Vom Buch auf die Bühne
Auf der Bühne hat Erfolg, was sich schon in den Buchläden gut verkaufen ließ. Diese Regel gilt auch fürs Rathaus-Theater. Dabei traut man sich sogar, auf Esther Villars frühfeministische Streitschrift „Der dressierte Mann“ aus den 70ern zurückzugreifen, die damals für eine heftige Debatte zwischen der Schriftstellerin und Alice Schwarzer sorgte. In Essen führen zwei Grandes Dames der Film- und Fernsehgeschichte die Debatte höchst unterhaltsam weiter: Die einstige Bond-Gespielin Karin Dor und Marianne Rogée, die Frau Pavarotti aus der Lindenstraße (2. bis 22. September). Auch die Generation Internet schreibt ja inzwischen ihre eigenen Bücher. Daniel Glattauers Bestseller „Gut gegen Nordwind“ erzählt von der romantischen Magie des Mailverkehrs und der Liebe im Zeichen des @ (3. bis 16., 21. März bis 17. April). Länger auf dem Markt ist schon Ernest Hemingways Meisterwerk „Der alte Mann und das Meer“ (22. bis 31. Oktober). Als Fischer Santiago erlebt man den einstigen „Bastian“ Horst Janson, mit ihm spielt der 12-jährige Essener Silas Haake.
Wo spielt die Musik?
In Detroit natürlich.
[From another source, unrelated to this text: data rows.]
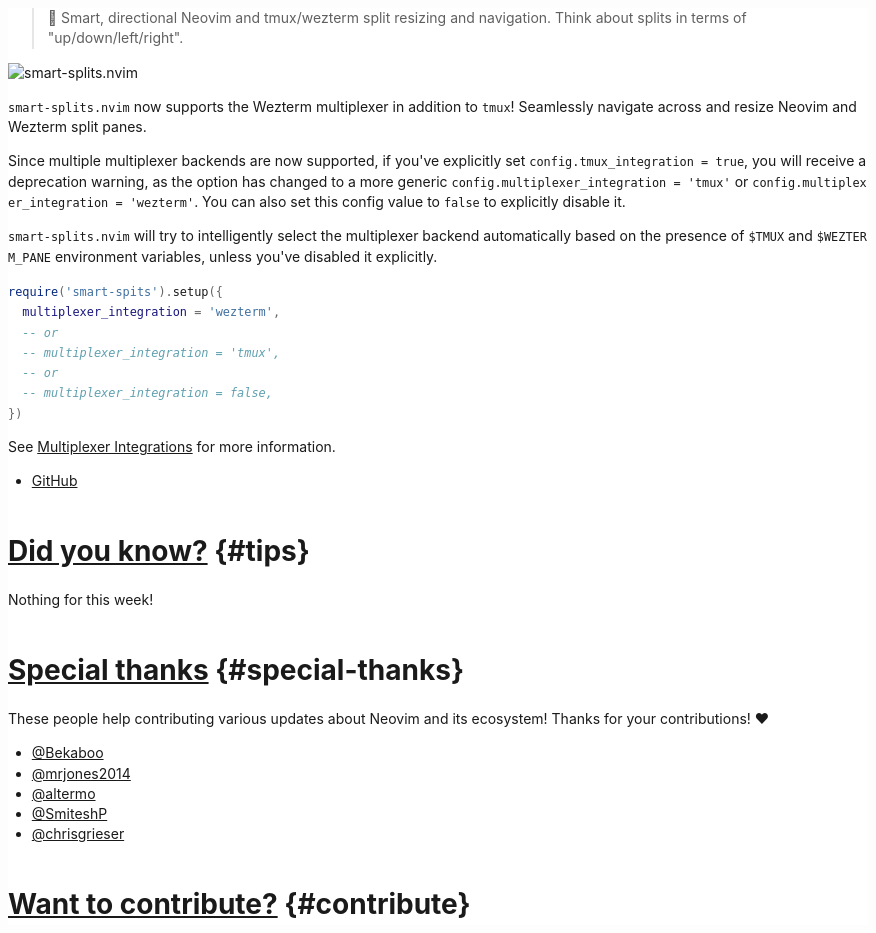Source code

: > 🧠 Smart, directional Neovim and tmux/wezterm split resizing and navigation. Think about splits in terms of
> "up/down/left/right".

![smart-splits.nvim](https://user-images.githubusercontent.com/8648891/201928611-4338e3cb-cca9-4e15-92c6-0405b7072279.gif)

`smart-splits.nvim` now supports the Wezterm multiplexer in addition to `tmux`! Seamlessly navigate across and resize
Neovim and Wezterm split panes.

Since multiple multiplexer backends are now supported, if you've explicitly set `config.tmux_integration = true`, you
will receive a deprecation warning, as the option has changed to a more generic
`config.multiplexer_integration = 'tmux'` or `config.multiplexer_integration = 'wezterm'`. You can also set this config
value to `false` to explicitly disable it.

`smart-splits.nvim` will try to intelligently select the multiplexer backend automatically based on the presence of
`$TMUX` and `$WEZTERM_PANE` environment variables, unless you've disabled it explicitly.

```lua
require('smart-spits').setup({
  multiplexer_integration = 'wezterm',
  -- or
  -- multiplexer_integration = 'tmux',
  -- or
  -- multiplexer_integration = false,
})
```

See [Multiplexer Integrations](https://github.com/mrjones2014/smart-splits.nvim#multiplexer-integrations) for more information.

- [GitHub](https://github.com/mrjones2014/smart-splits.nvim)


# [Did you know?](#tips) {#tips}

Nothing for this week!

# [Special thanks](#special-thanks) {#special-thanks}

These people help contributing various updates about Neovim and its ecosystem! Thanks for your contributions! ❤️

- [@Bekaboo](https://github.com/Bekaboo)
- [@mrjones2014](https://github.com/mrjones2014)
- [@altermo](https://github.com/altermo)
- [@SmiteshP](https://github.com/SmiteshP)
- [@chrisgrieser](https://github.com/chrisgrieser)

# [Want to contribute?](#contribute) {#contribute}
Motown. Das Lebensgefühl der 60er Jahre, den Auf- und Umbruch mit Martin Luther Kings Bürgerrechtsbewegung und Musikern wie Stevie Wonder, Diana Ross und The Jackson 5 will das Rathaus-Theater mit einer Eigenproduktion „Motown – Die Legende“ wachrufen. Bei der Uraufführung (21. bis 29. April, 4. bis 12. Mai) steht auch eine Liveband auf der Bühne. Wer da nicht ins Schwitzen kommt, hat „Heiße Zeiten“ bestimmt schon hinter sich. Die Wechseljahre-Revue (nicht zu verwechseln mit der gleichnamigen Produktion von Gerburg Jahnke) gilt als Programm-Renner (14. bis 20. Januar). Mit „Reimanns Family“ (1. bis 28. Februar) gibt’s eine thematische Zugabe. Zwei Mädels auf der Suche nach Mr. Right – das verspricht einen „Weiberabend“ voller Herzschmerz und vertrauter Schlager
Selbst „Carmen“ wird eine von uns, wenn Franziska Dannheim die Opernwelt erklärt. Ihre „Oper Légère“ ist ein Crashkurs für Opernfans und alle, die es werden wollen. So kurzweilig, charmant und personalsparend werden Verdi, Bizet und Offenbach selten serviert. (7. Oktober, 2.November/3. Februar, 27. Mai,. 11. und 24. Juni).
Und die großen Gefühle?
Kommen auch zu ihrem Recht. Mit bestens besetzten Stücken wie „Die Wahrheit“ (15. Dezember bis 12. Januar), die TV-Star Helmut Zierl erstmals ins Rathaus-Theater führt. Als charmanter Schwindler, der nicht nur Kollegin Karin Boyd um den Finger wickelt. Noch mehr Reife bringen Doris Kunstmann und Peter Fricke in die Beziehung ein. Mit „Möwe und Mozart“ (16. November bis 13. Dezember) erzählt Peter Limburg von der Liebe ohne Altersgrenzen. Auch die funktioniert im Rathaus-Theater, jedenfalls so lange die Damen hier die Wahl haben.